On-chip communication
- Use high-speed networks instead of conventional buses
- Using ideas from computer networking
- On-chip network can achieve high throughput and low latencies
Heterogeneous systems: GPGPUs
- In modern computers, not only CPUs can execute code
- GPGPUs (general purpose graphics processing units)
- Massively parallel processors for typical parallel tasks
- 3D graphics, signal processing, machine learning, bitcoin mining etc.
- Few features for protection, security
- Traditionally, GPUs were accessible to a single program only for drawing
- In modern systems, multiple programs want direct access to the GPGPU
- How can the OS multiplex the GPGPU safely and securely?
Security
- There's another important non-functional property!
- Multiple programs running simultaneously
- e.g. an online banking application and a video player
- How can we prevent the video player from accessing memory of the banking app?
- Restrict access to non permitted memory ranges
- The MMU only makes memory visible to a running program 'belonging' to it
The MMU
- Idea: intercept 'virtual' addresses generated by the CPU
- MMU checks for 'allowed' addresses
- Translates allowed addresses to 'physical' addresses in main memory using a translation table
- Problem: translation table for each single address would be large
- Split memory into pages of identical size (power of 2)

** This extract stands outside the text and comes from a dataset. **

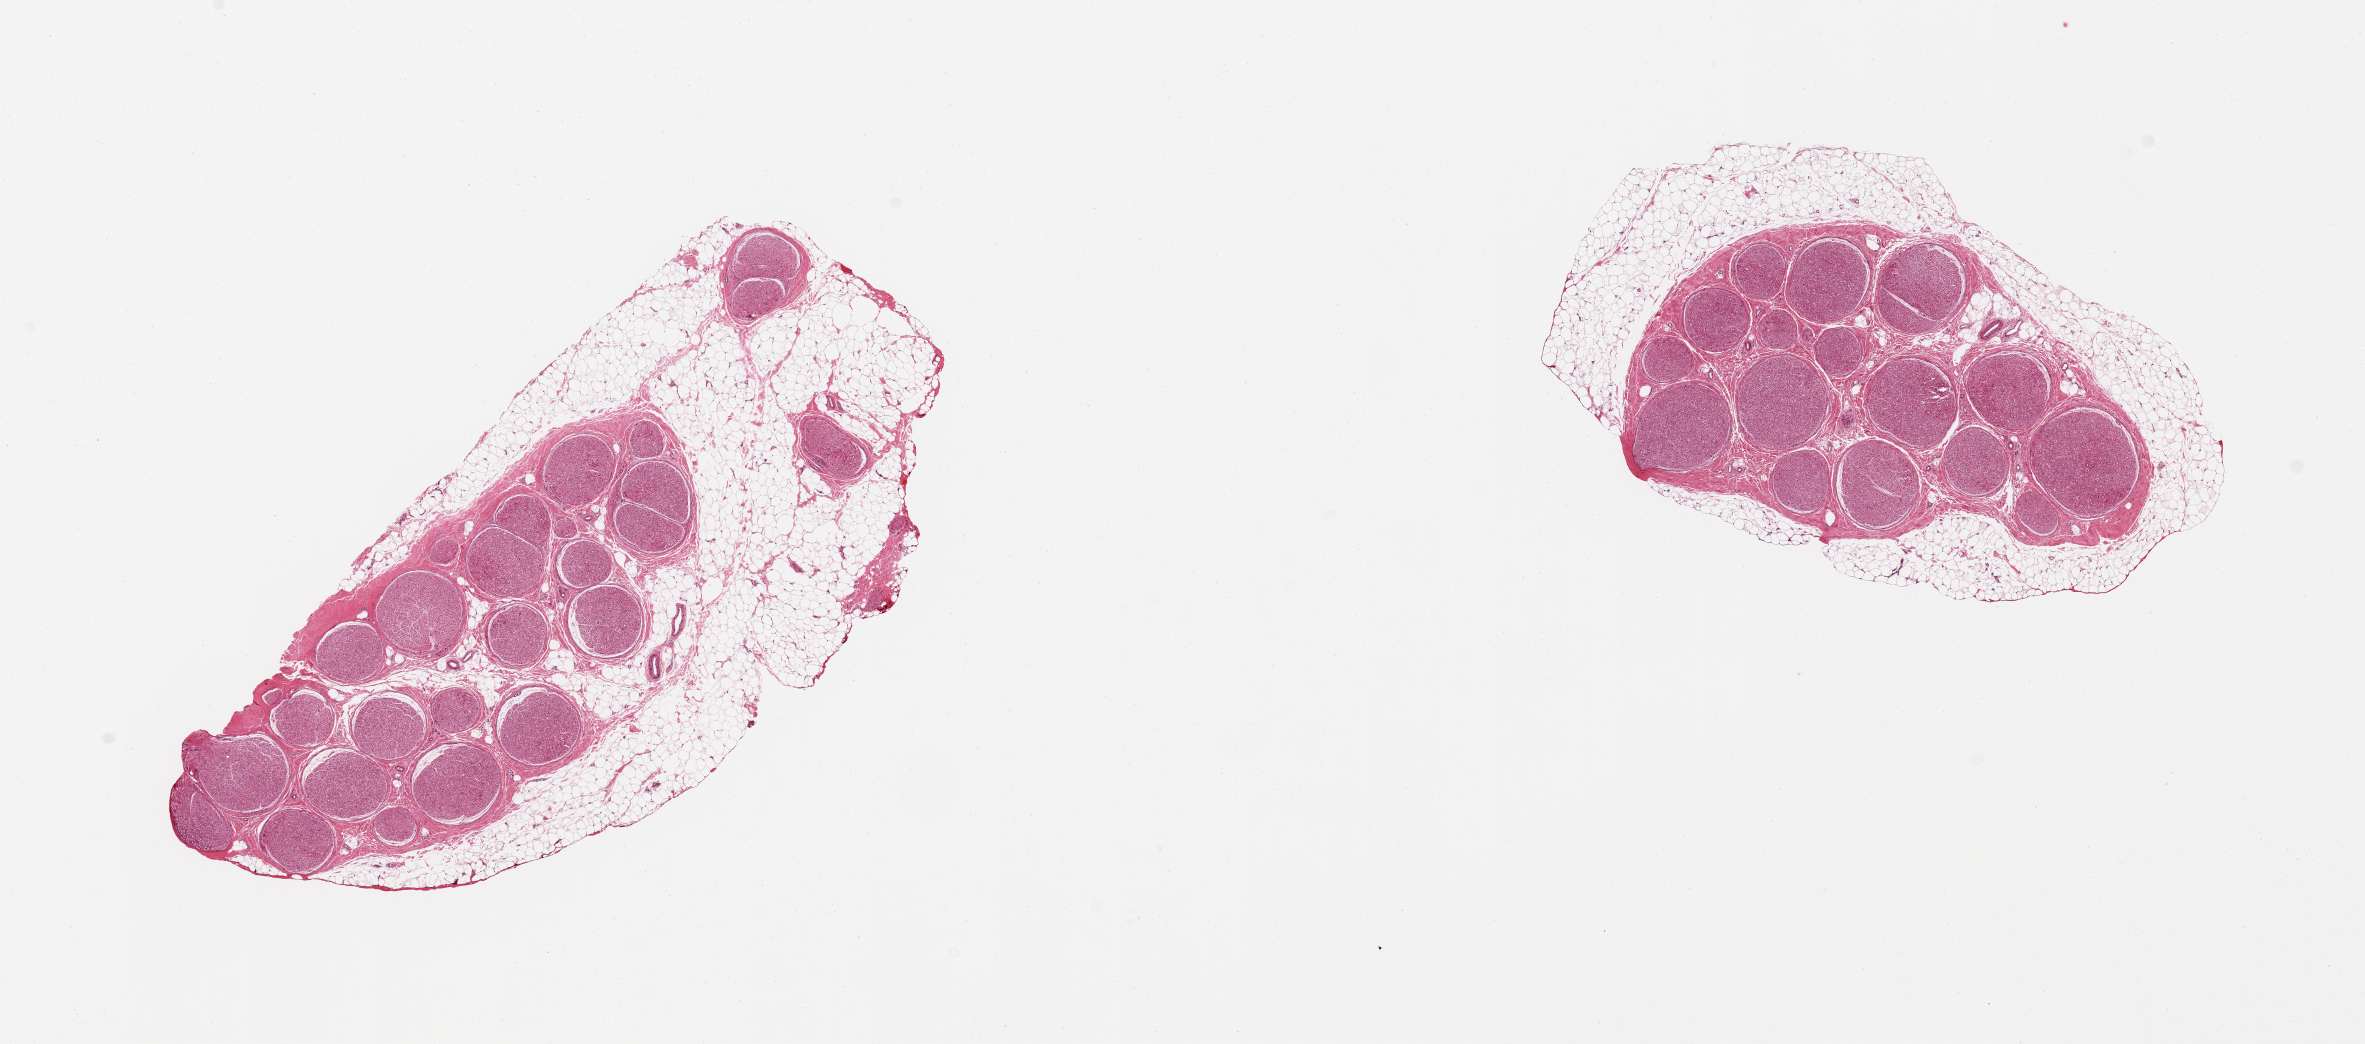
Digitized H&E-stained section — low-resolution overview of the scanned area, about 18.7 x 8.3 mm, PAXgene-fixed, paraffin-embedded tissue, section of tibial nerve (target tissue), donor tissue sample. Donor: female.
Reviewer comment on this tissue sample: 2 pieces, rims of adherent fat, 1-2mm.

- Apply the same translation to all addresses in the page: page table
- MMUs were originally separate ICs sitting between CPU and RAM, today they are fitted on the CPU
Page table structure
- Find a compromise page size allowing both flexibility and efficiency
The memory translation process
- The MMU splits the virtual address coming from the CPU into three parts:
- 10 bits (31-22) page directory entry (PDE) number
- 10 bits (21-12) page table entry (PTE) number
- 12 bits (11-0) page offset inside the refernces page (untranslated)
- Translation process
- Read PDE entry from directory -> address of one page table
- Read PTE entry from table -> physical base address of memory page
- Add offset from original virtual address to obtain the complete physical memory address
Speeding up the translation
- Where is the page table stored?
- Can be several MB in size -> doesn't fit on the CPU
- Page dir and page table are in main memory!
- Using virtual memory address translation requires three main memory accesses!
- Use cache!
- The MMU uses a special cache on the CPU - the translation lookaside buffer (TLB)
What about the operating system?
- New hardware capabilities have to be used efficiently
- The OS has to manage an multiplex the related resources
- Has to provide code for all new capabilites
- These often interact with other parts of the system, making the overall OS more complex
- A modern OS also has to ensure adherence to non-functional requirements (security, energy, real-time, etc.)
- OS has to do more bookkeeping and statistics
- Some of the non-functional properties contradict each other
- Finally, the OS itself has to be efficient!